=== PROVIDED ENTRIES ===

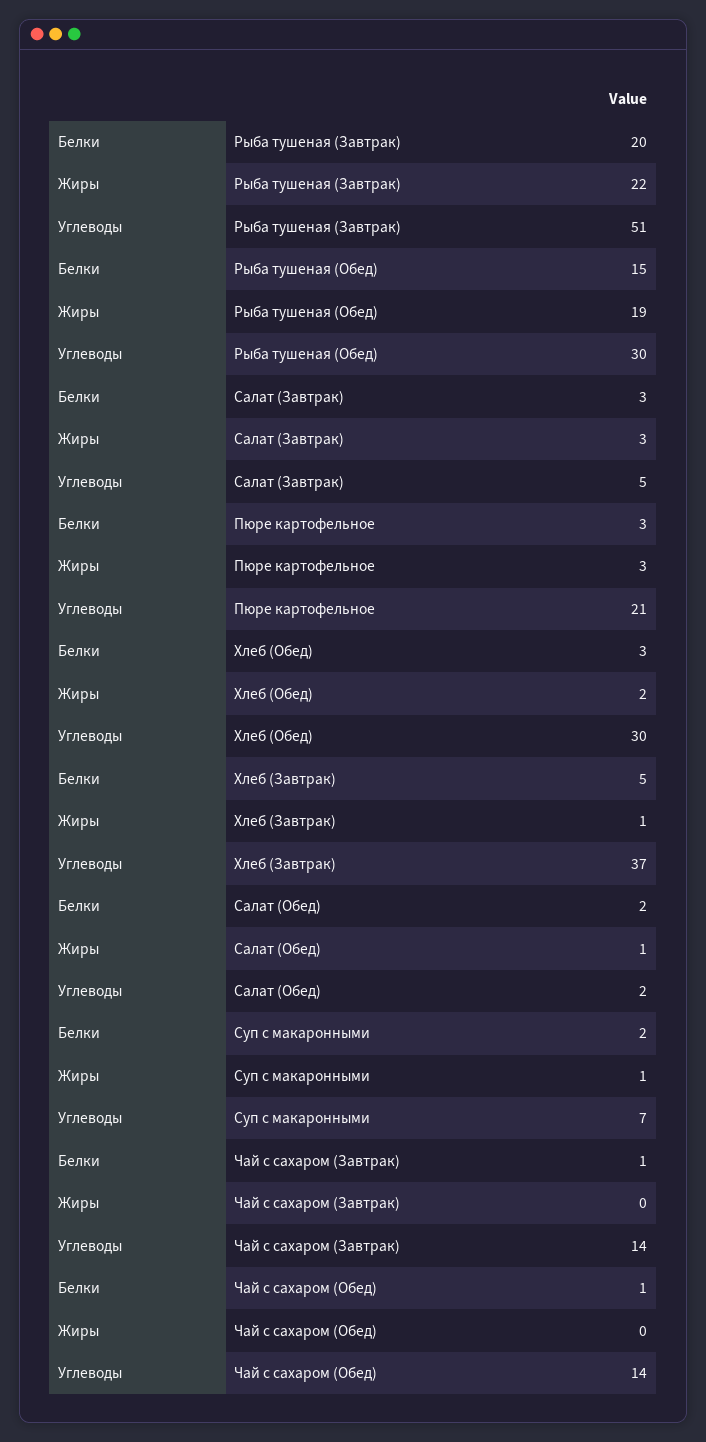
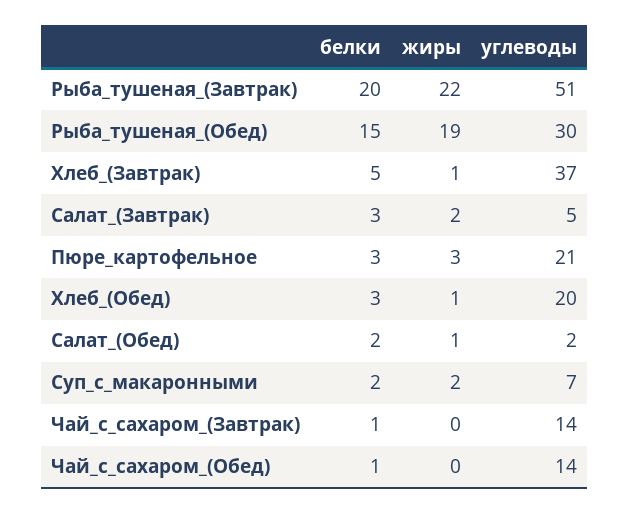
  {
    "Белки": {
      "Рыба тушеная (Завтрак)": 20,
      "Рыба тушеная (Обед)": 15,
      "Салат (Завтрак)": 3,
      "Пюре картофельное": 3,
      "Хлеб (Обед)": 3,
      "Хлеб (Завтрак)": 5,
      "Салат (Обед)": 2,
      "Суп с макаронными": 2,
      "Чай с сахаром (Завтрак)": 1,
      "Чай с сахаром (Обед)": 1
    },
    "Жиры": {
      "Рыба тушеная (Завтрак)": 22,
      "Рыба тушеная (Обед)": 19,
-     "Салат (Завтрак)": 3,
+     "Салат (Завтрак)": 2,
      "Пюре картофельное": 3,
-     "Хлеб (Обед)": 2,
+     "Хлеб (Обед)": 1,
      "Хлеб (Завтрак)": 1,
      "Салат (Обед)": 1,
-     "Суп с макаронными": 1,
+     "Суп с макаронными": 2,
      "Чай с сахаром (Завтрак)": 0,
      "Чай с сахаром (Обед)": 0
    },
    "Углеводы": {
      "Рыба тушеная (Завтрак)": 51,
      "Рыба тушеная (Обед)": 30,
      "Салат (Завтрак)": 5,
      "Пюре картофельное": 21,
-     "Хлеб (Обед)": 30,
+     "Хлеб (Обед)": 20,
      "Хлеб (Завтрак)": 37,
      "Салат (Обед)": 2,
      "Суп с макаронными": 7,
      "Чай с сахаром (Завтрак)": 14,
      "Чай с сахаром (Обед)": 14
    }
  }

===

AIM OF THE TASK >> Retype the listing above exactly as it appears, omitting the pictures.

RESULT >>
  {
    "Белки": {
      "Рыба тушеная (Завтрак)": 20,
      "Рыба тушеная (Обед)": 15,
      "Салат (Завтрак)": 3,
      "Пюре картофельное": 3,
      "Хлеб (Обед)": 3,
      "Хлеб (Завтрак)": 5,
      "Салат (Обед)": 2,
      "Суп с макаронными": 2,
      "Чай с сахаром (Завтрак)": 1,
      "Чай с сахаром (Обед)": 1
    },
    "Жиры": {
      "Рыба тушеная (Завтрак)": 22,
      "Рыба тушеная (Обед)": 19,
-     "Салат (Завтрак)": 3,
+     "Салат (Завтрак)": 2,
      "Пюре картофельное": 3,
-     "Хлеб (Обед)": 2,
+     "Хлеб (Обед)": 1,
      "Хлеб (Завтрак)": 1,
      "Салат (Обед)": 1,
-     "Суп с макаронными": 1,
+     "Суп с макаронными": 2,
      "Чай с сахаром (Завтрак)": 0,
      "Чай с сахаром (Обед)": 0
    },
    "Углеводы": {
      "Рыба тушеная (Завтрак)": 51,
      "Рыба тушеная (Обед)": 30,
      "Салат (Завтрак)": 5,
      "Пюре картофельное": 21,
-     "Хлеб (Обед)": 30,
+     "Хлеб (Обед)": 20,
      "Хлеб (Завтрак)": 37,
      "Салат (Обед)": 2,
      "Суп с макаронными": 7,
      "Чай с сахаром (Завтрак)": 14,
      "Чай с сахаром (Обед)": 14
    }
  }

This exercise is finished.